The Japanese did a lot less driving than Americans, so the spike in gasoline prices did a lot less damage. The government ordered reductions in use of electricity and gave "administrative guidance" to keep a lid on the price of kerosene, widely used in home space heaters. Above all, the Japanese had a long-standing tradition of group behavior and a feeling that being buffeted by outside forces was nothing new, only their growing prosperity was new, and nobody said it would last forever.

We travelled all over Asia for news coverage, from martial law in the Philippines to a hijacking in Thailand, to floods in Pakistan, to American draft evaders in Australia, to Vietnam again. And we covered the evacuation of South Vietnamese to Guam when the North sent its tanks into Saigon.

Despite the hassle involved in going thousands of miles for stories and dealing with local authorities in strange places, and as fascinating as Japan and Asia were, the appetite on American television for foreign news -- except when explosives were going off in view of cameras -- was severely limited. Meanwhile, my colleagues in domestic bureaus went out in the morning and back the same night, or they were away a couple of days to cover something the whole country cared about. So I agreed to trade places with a correspondent in the Los Angeles bureau who was interested in Japan.

When we first found ourselves in Moscow, my wife and I looked at each other for weeks and said, "What have we gotten ourselves into?" In Los Angeles, we began to ask that question almost immediately. As did other colleagues from Asian bureaus who took assignments in the Atlanta and Miami bureaus.

Foreign cultures go back centuries, evident not only from ancient castles on hilltops but from the attitudes inculcated in populations by tradition, attitudes toward family, friends, classmates, local leaders and central governments.
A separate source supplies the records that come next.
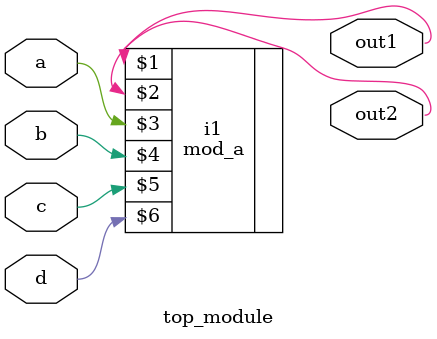
<source format=v>
module top_module ( 
    input a, 
    input b, 
    input c,
    input d,
    output out1,
    output out2
);
    mod_a i1 (out1,out2,a,b,c,d);
endmodule

</source>
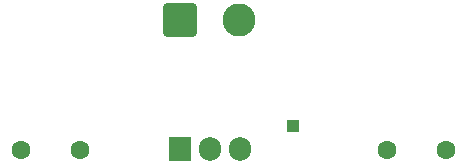
<source format=gbr>
%TF.GenerationSoftware,KiCad,Pcbnew,9.0.7*%
%TF.CreationDate,2026-01-22T13:26:52+05:30*%
%TF.ProjectId,uc7800,75633738-3030-42e6-9b69-6361645f7063,rev?*%
%TF.SameCoordinates,Original*%
%TF.FileFunction,Soldermask,Bot*%
%TF.FilePolarity,Negative*%
%FSLAX46Y46*%
G04 Gerber Fmt 4.6, Leading zero omitted, Abs format (unit mm)*
G04 Created by KiCad (PCBNEW 9.0.7) date 2026-01-22 13:26:52*
%MOMM*%
%LPD*%
G01*
G04 APERTURE LIST*
G04 Aperture macros list*
%AMRoundRect*
0 Rectangle with rounded corners*
0 $1 Rounding radius*
0 $2 $3 $4 $5 $6 $7 $8 $9 X,Y pos of 4 corners*
0 Add a 4 corners polygon primitive as box body*
4,1,4,$2,$3,$4,$5,$6,$7,$8,$9,$2,$3,0*
0 Add four circle primitives for the rounded corners*
1,1,$1+$1,$2,$3*
1,1,$1+$1,$4,$5*
1,1,$1+$1,$6,$7*
1,1,$1+$1,$8,$9*
0 Add four rect primitives between the rounded corners*
20,1,$1+$1,$2,$3,$4,$5,0*
20,1,$1+$1,$4,$5,$6,$7,0*
20,1,$1+$1,$6,$7,$8,$9,0*
20,1,$1+$1,$8,$9,$2,$3,0*%
G04 Aperture macros list end*
%ADD10C,1.600000*%
%ADD11R,1.000000X1.000000*%
%ADD12RoundRect,0.250001X-1.149999X-1.149999X1.149999X-1.149999X1.149999X1.149999X-1.149999X1.149999X0*%
%ADD13C,2.800000*%
%ADD14R,1.905000X2.000000*%
%ADD15O,1.905000X2.000000*%
G04 APERTURE END LIST*
D10*
%TO.C,0.1uF1*%
X147500000Y-96000000D03*
X152500000Y-96000000D03*
%TD*%
D11*
%TO.C,J1*%
X170570000Y-94000000D03*
%TD*%
D10*
%TO.C,0.33uF1*%
X178500000Y-96000000D03*
X183500000Y-96000000D03*
%TD*%
D12*
%TO.C,J2*%
X161000000Y-85000000D03*
D13*
X166000000Y-85000000D03*
%TD*%
D14*
%TO.C,U1*%
X160960000Y-95950000D03*
D15*
X163500000Y-95950000D03*
X166040000Y-95950000D03*
%TD*%
M02*

</source>
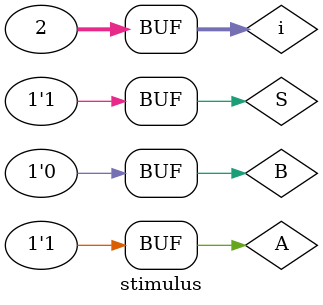
<source format=v>

module mux (output out,
                input a, b, s);
  
  assign out = s ? b:a;
  
endmodule

//testbench

module stimulus;
  reg A, B, S;
  wire OUT;
  integer i;
  
  mux i1 (.a(A), .b(B), .s(S), .out(OUT));
  
  initial
    begin
      
      A <= 1;
      B <= 0;
      S <= 0;
      
      $monitor ("a=%b, b=%b, s=%b, out=%b", A,B,S,OUT);
      
      for (i = 0; i <2; i=i+1)
        begin
          S <= i;
          #10;
        end
      
    end
endmodule

</source>
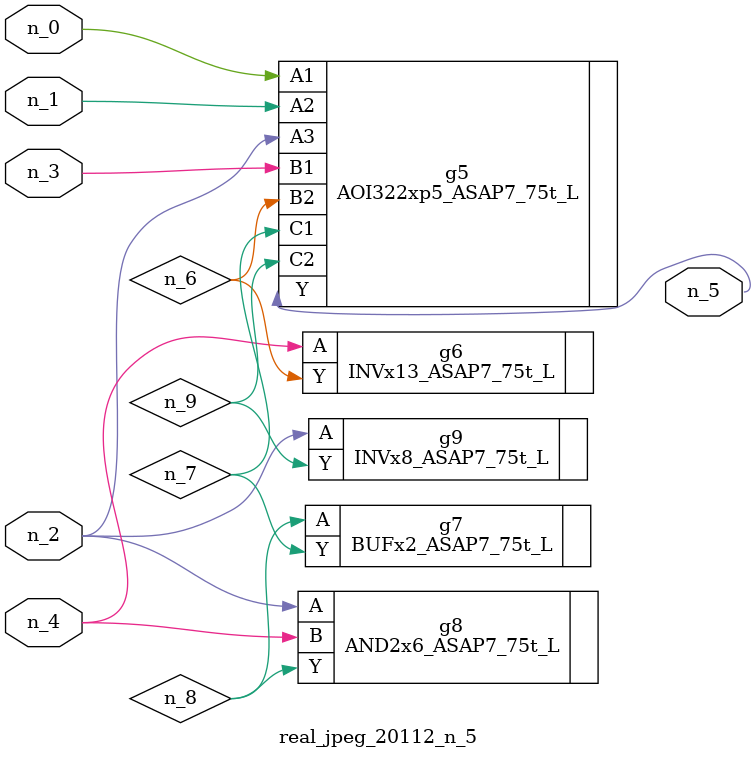
<source format=v>
module real_jpeg_20112_n_5 (n_4, n_0, n_1, n_2, n_3, n_5);

input n_4;
input n_0;
input n_1;
input n_2;
input n_3;

output n_5;

wire n_8;
wire n_6;
wire n_7;
wire n_9;

AOI322xp5_ASAP7_75t_L g5 ( 
.A1(n_0),
.A2(n_1),
.A3(n_2),
.B1(n_3),
.B2(n_6),
.C1(n_7),
.C2(n_9),
.Y(n_5)
);

AND2x6_ASAP7_75t_L g8 ( 
.A(n_2),
.B(n_4),
.Y(n_8)
);

INVx8_ASAP7_75t_L g9 ( 
.A(n_2),
.Y(n_9)
);

INVx13_ASAP7_75t_L g6 ( 
.A(n_4),
.Y(n_6)
);

BUFx2_ASAP7_75t_L g7 ( 
.A(n_8),
.Y(n_7)
);


endmodule
</source>
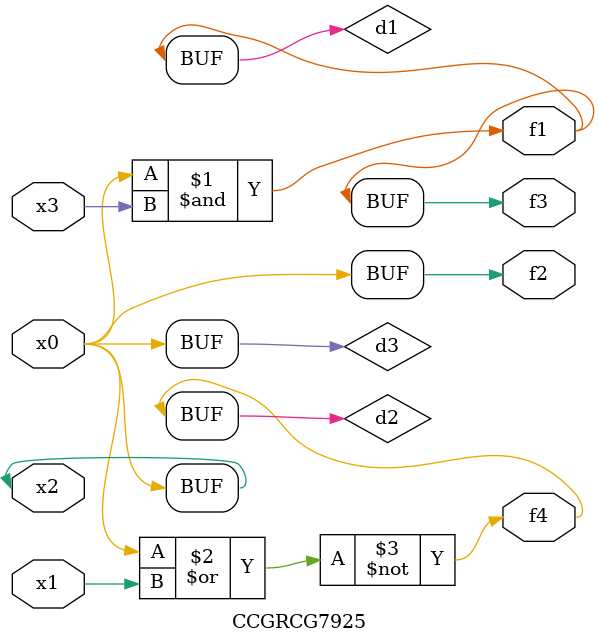
<source format=v>
module CCGRCG7925(
	input x0, x1, x2, x3,
	output f1, f2, f3, f4
);

	wire d1, d2, d3;

	and (d1, x2, x3);
	nor (d2, x0, x1);
	buf (d3, x0, x2);
	assign f1 = d1;
	assign f2 = d3;
	assign f3 = d1;
	assign f4 = d2;
endmodule

</source>
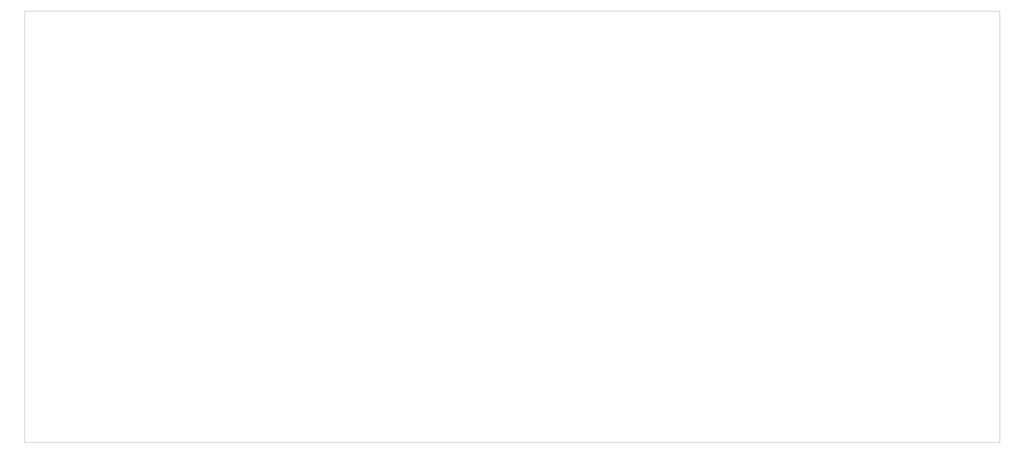
<source format=gbr>
%TF.GenerationSoftware,KiCad,Pcbnew,9.0.2*%
%TF.CreationDate,2025-06-25T18:54:02-05:00*%
%TF.ProjectId,MechaSlate,4d656368-6153-46c6-9174-652e6b696361,rev?*%
%TF.SameCoordinates,Original*%
%TF.FileFunction,Profile,NP*%
%FSLAX46Y46*%
G04 Gerber Fmt 4.6, Leading zero omitted, Abs format (unit mm)*
G04 Created by KiCad (PCBNEW 9.0.2) date 2025-06-25 18:54:02*
%MOMM*%
%LPD*%
G01*
G04 APERTURE LIST*
%TA.AperFunction,Profile*%
%ADD10C,0.050000*%
%TD*%
G04 APERTURE END LIST*
D10*
X169700000Y-114100000D02*
X499800000Y-114100000D01*
X499800000Y-260300000D01*
X169700000Y-260300000D01*
X169700000Y-114100000D01*
M02*

</source>
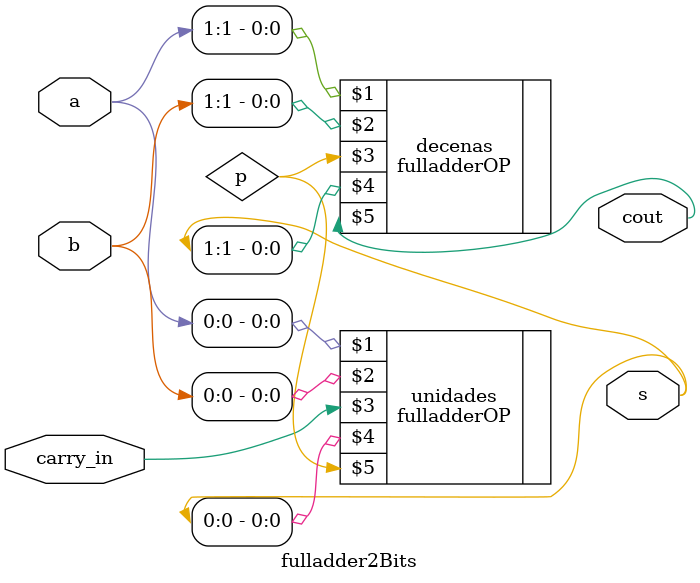
<source format=sv>
module fulladder2Bits(input logic [1:0] a , b, input logic carry_in, output logic [1:0] s, output logic cout);
	
	logic p;
	
	fulladderOP unidades(a[0], b[0], carry_in, s[0], p);
	
	fulladderOP decenas(a[1], b[1], p, s[1], cout);
	
endmodule

</source>
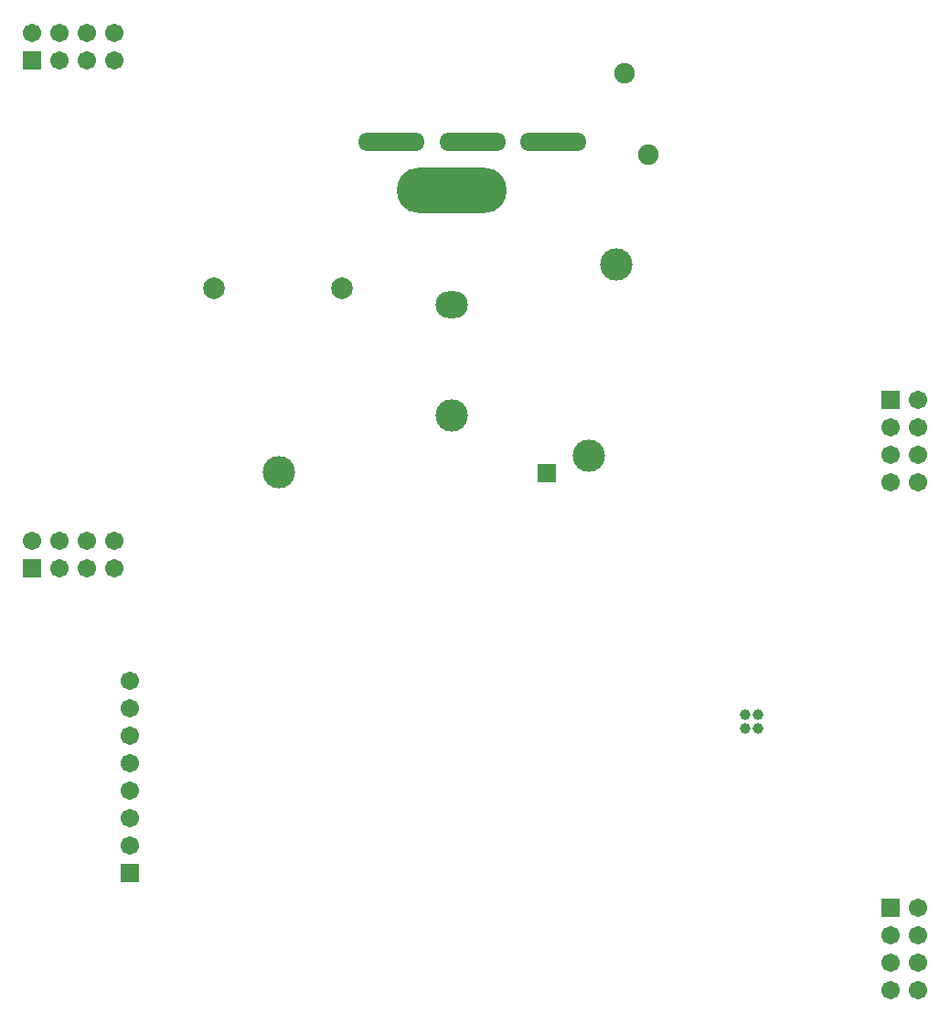
<source format=gbs>
G04 Layer_Color=16711935*
%FSLAX44Y44*%
%MOMM*%
G71*
G01*
G75*
%ADD49C,3.0000*%
%ADD53C,2.0000*%
%ADD54C,3.0000*%
%ADD55O,3.0000X2.5000*%
%ADD57C,1.0000*%
%ADD94O,10.2032X4.2032*%
%ADD95R,1.7032X1.7032*%
%ADD96C,1.9032*%
%ADD97C,1.7032*%
%ADD98R,1.7032X1.7032*%
%ADD99O,6.2032X1.7032*%
D49*
X270606Y36438D02*
D03*
D53*
X210752Y206983D02*
D03*
X329252D02*
D03*
D54*
X583000Y229000D02*
D03*
X557600Y52000D02*
D03*
X431000Y89000D02*
D03*
D55*
X430980Y191000D02*
D03*
D57*
X702340Y-188310D02*
D03*
X714340D02*
D03*
X702340Y-200310D02*
D03*
X714340D02*
D03*
D94*
X430880Y297550D02*
D03*
D95*
X518510Y35930D02*
D03*
X41895Y417294D02*
D03*
X41900Y-52601D02*
D03*
D96*
X590900Y405500D02*
D03*
X612900Y330500D02*
D03*
D97*
X41895Y442693D02*
D03*
X67295Y417294D02*
D03*
Y442693D02*
D03*
X92695Y417294D02*
D03*
Y442693D02*
D03*
X118095Y417294D02*
D03*
Y442693D02*
D03*
X862701Y103099D02*
D03*
X837301Y77699D02*
D03*
X862701D02*
D03*
X837301Y52299D02*
D03*
X862701D02*
D03*
X837301Y26899D02*
D03*
X862701D02*
D03*
X133030Y-156210D02*
D03*
Y-181610D02*
D03*
Y-207010D02*
D03*
Y-232410D02*
D03*
Y-257810D02*
D03*
Y-283210D02*
D03*
Y-308610D02*
D03*
X41900Y-27201D02*
D03*
X67300Y-52601D02*
D03*
Y-27201D02*
D03*
X92700Y-52601D02*
D03*
Y-27201D02*
D03*
X118100Y-52601D02*
D03*
Y-27201D02*
D03*
X862701Y-366799D02*
D03*
X837301Y-392199D02*
D03*
X862701D02*
D03*
X837301Y-417599D02*
D03*
X862701D02*
D03*
X837301Y-442999D02*
D03*
X862701D02*
D03*
D98*
X837301Y103099D02*
D03*
X133030Y-334010D02*
D03*
X837301Y-366799D02*
D03*
D99*
X525000Y342000D02*
D03*
X450000D02*
D03*
X375000D02*
D03*
M02*

</source>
A foreign correspondent is always an outsider, but often a welcome onlooker.

Back home, except for Washington, national news is often centered on crime and weather, significant to our fellow Americans, but not a constant learning experience compared with how we spent the previous ten years.

We finally made our way back to Washington, after another detour to ABC's New York headquarters, and I went on to become a Washington correspondent first for CNN Business News and then for Bloomberg. Our friends in Washington include journalists we had worked with overseas, and others with analogous experience.

When we travel, one of the boons of working for a world-wide news organization is that we can meet with colleagues posted in local bureaus. If any of them hint that they might be ready to return to the States, our response often is: "Are you sure?"